To-do item
Set down exactly, with nothing added, the lines from the one containing "Ready for Your Next Adventure?" through the end of the entries.

(Stored items from a collection)
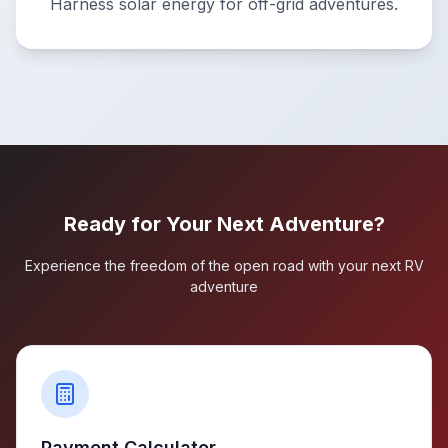
Harness solar energy for off-grid adventures.
Ready for Your Next Adventure?
Experience the freedom of the open road with your next RV
adventure
Payment Calculator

Written response
Ready for Your Next Adventure?
Experience the freedom of the open road with your next RV
adventure
Payment Calculator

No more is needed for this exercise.